Hi there, I am currently analyzing the singling pathway with lncRNA2Function. But some of the lncRNAs can not be recognized by the datebase. It showed this message "The following lncRNAs that you input could not be found in the Ensembl v70 (GENCODE v15) and were excluded from the enrichment analysis". My concern is that whether the Ensembl Gene ID is different between the old Ensembl version and the current version. If it is, how can I convert the current version into the old version? Thanks!
You are comparing distantly related Ensembl datasets, from release 70 (January 2013) to current release 84 (March 2016). The Ensembl Gene ID can (will) be different between older and current versions of Ensembl. This is mandatory when there have been changes in the structure of the lincRNA gene model, even if those were minor changes (e.g. extending the first or last exon). There are a few scenarios here:
Gene structure that is exactly the same between v84 and v70. The ENSG ID will be the same. Conversion: not needed. Happy days.

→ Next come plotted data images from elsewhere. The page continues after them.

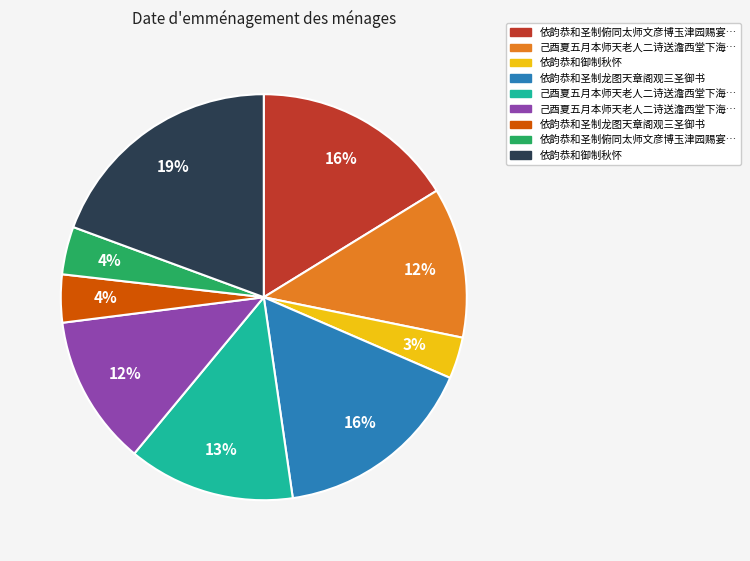

To the nearest percent, what is the average slice percentage?

11%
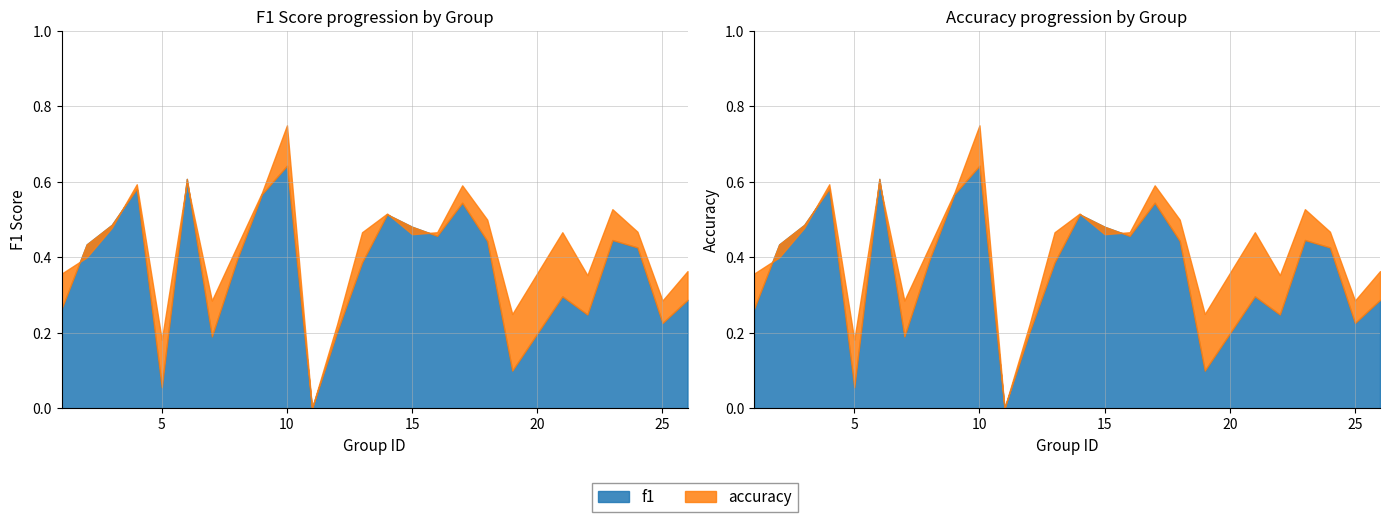

True or false: f1 has more than 1 points higher than both neighbors.

True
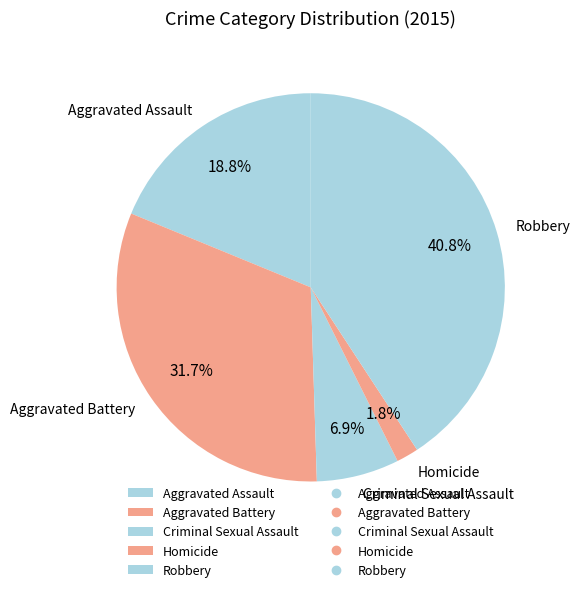

To the nearest percent, what percentage of the pie is Aggravated Assault?

19%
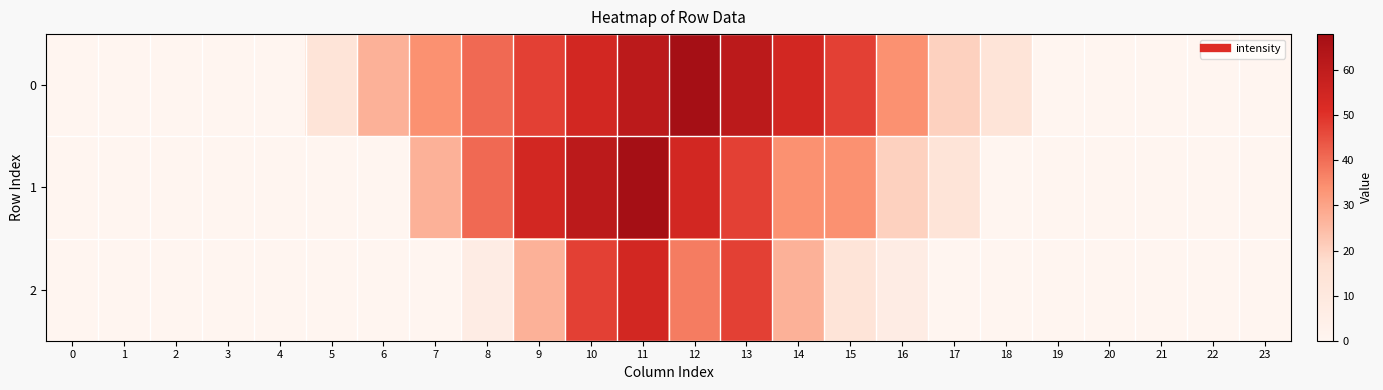

Rank the series at 0 from highest to lowest value.

0, 1, 2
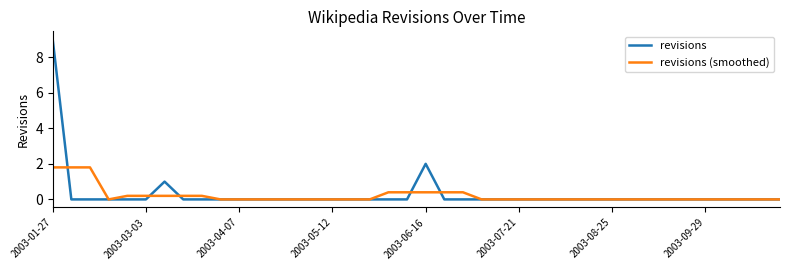

What is the highest value of the revisions (smoothed) series?

1.8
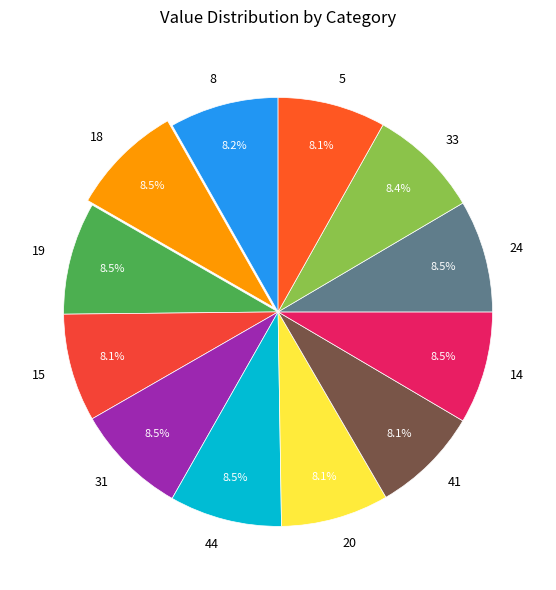

Which slice is the smallest?

15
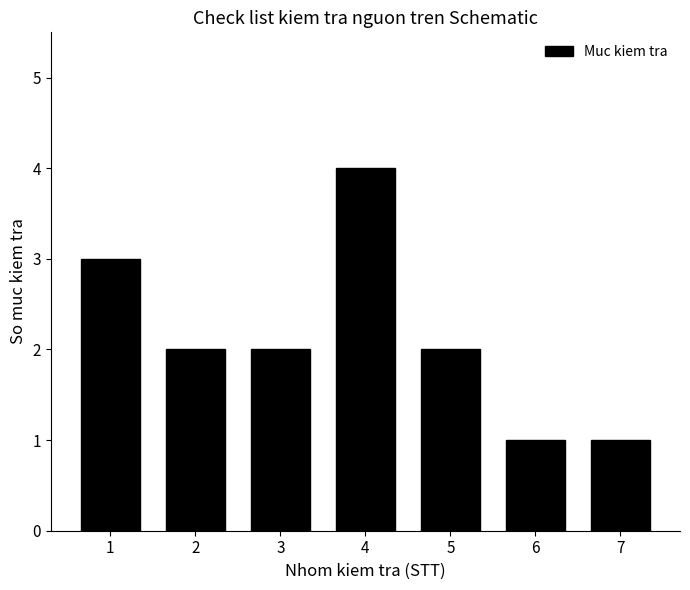

Reading right to left, what are all the values shown in this chart?

1	1	2	4	2	2	3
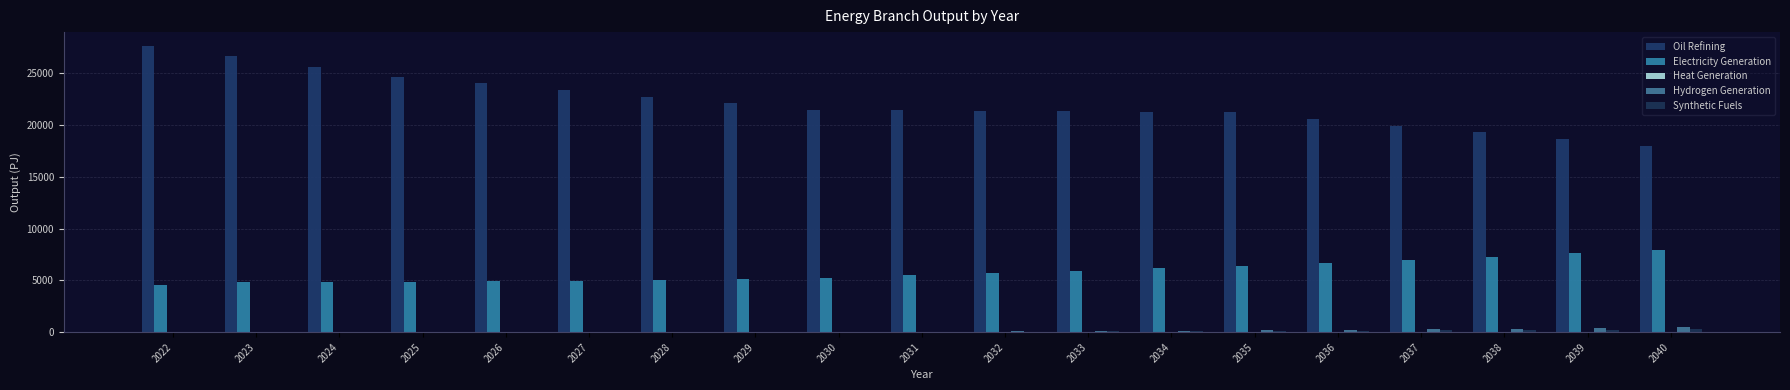

What is the sum of the Oil Refining values at 2038 and 2025?

43941.3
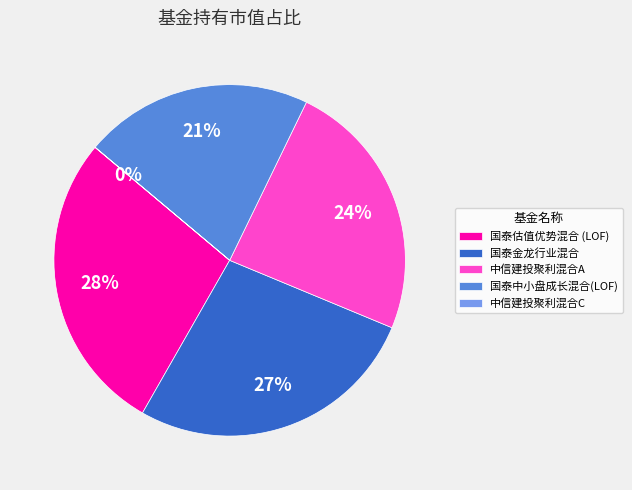

To the nearest percent, what portion does 国泰金龙行业混合 represent?

27%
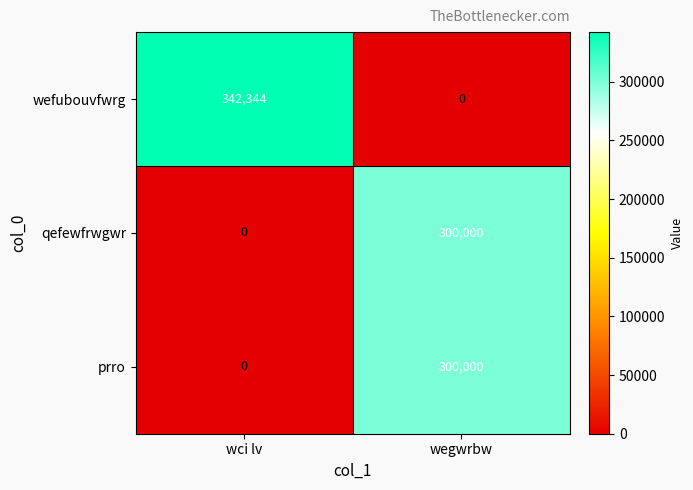

Which category has the lowest value in the qefewfrwgwr series?

wci lv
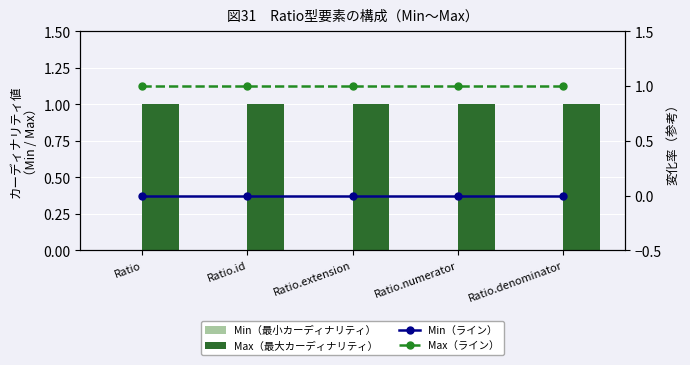

Is it true that Min（最小カーディナリティ） equals 0 at Ratio.id?

True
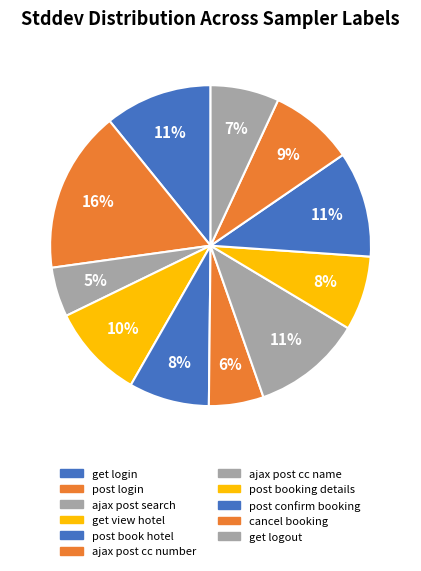

Does any single category account for the majority?

No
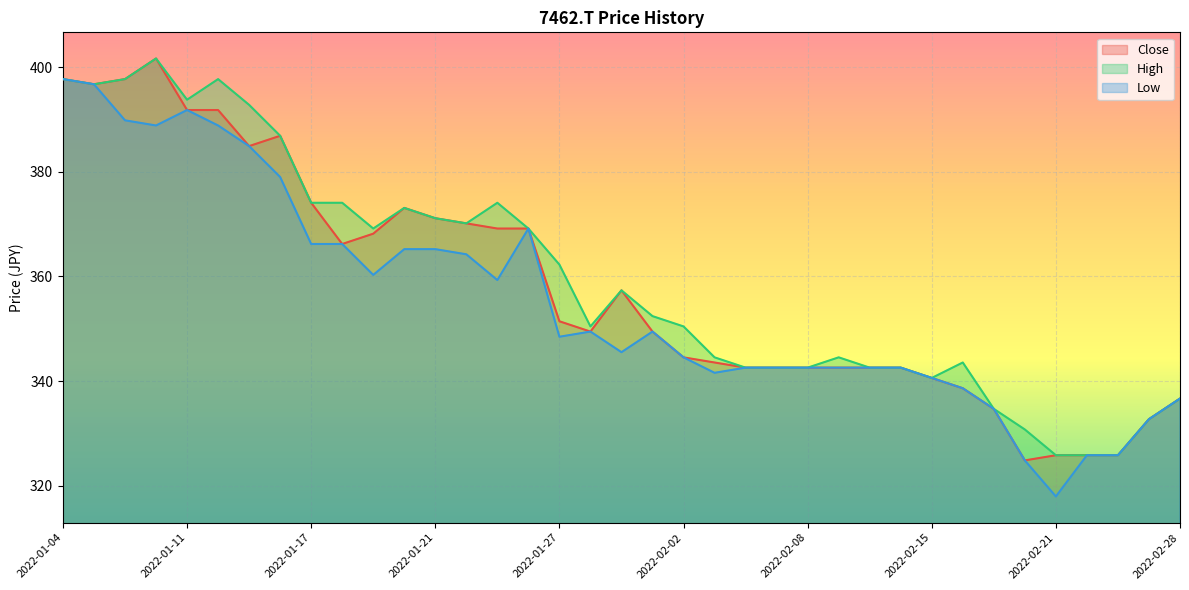

How many distinct data groups are displayed?

3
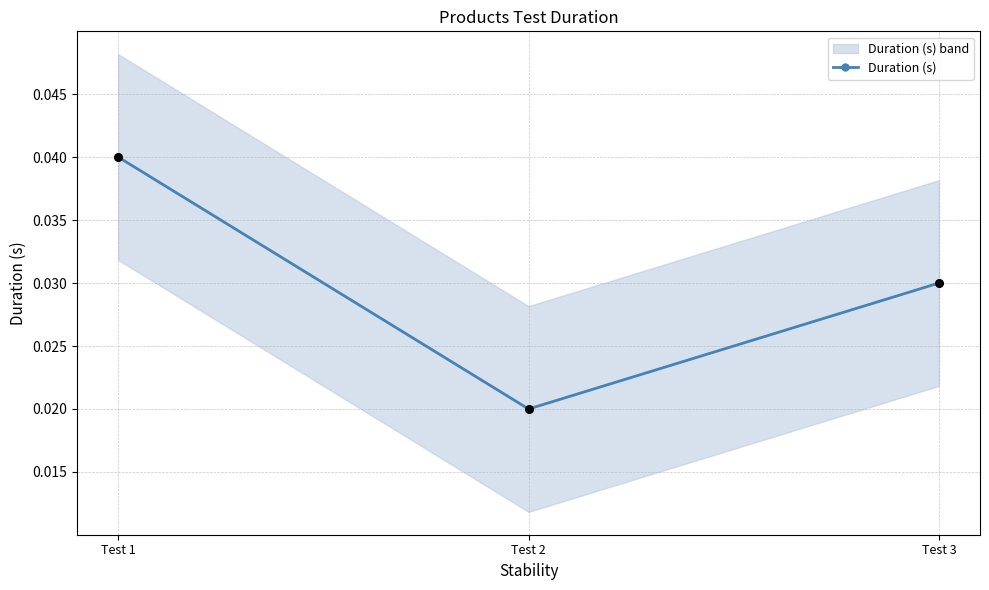

Which has a higher value, Test 1 or Test 3?

Test 1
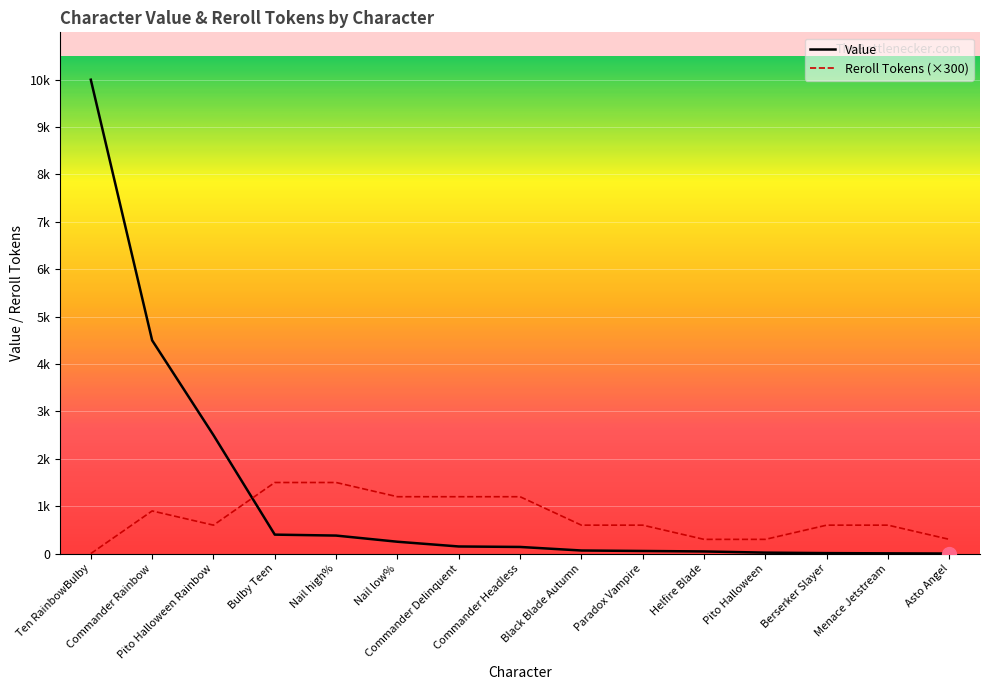

True or false: Reroll Tokens has a value of 600 at Berserker Slayer.

True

More genes in v84 due to newer annotation in the latest assembly. This means these are absent from v70. Conversion: not possible. Oh well, that's life days.
Genes in v70, which annotation was not confirmed/supported in v84. These old genes have been deprecated (e.g. ENSG00000232274). Conversion: not needed. Worrying days. Should one trust this old annotation and a newer more updated version is available?
Gene present in v84 and v70 but with slightly different structures. They will have different ENSG IDs. Conversion: mandatory. Busy days.
Let's focus on point (4): in addition to the gene symbols suggested by @EagleEye, I'd suggest looking at gene names to catch those cases of your lincRNAs that do not have an HGNC symbol, rather a clone name (e.g. RP11-506F3). You can get both HGNC symbols and clone names in the Ensembl GTF. You could also try to convert the coordinates of the lincRNA genes from GRCh38 (v84) to GRCh37 (v70).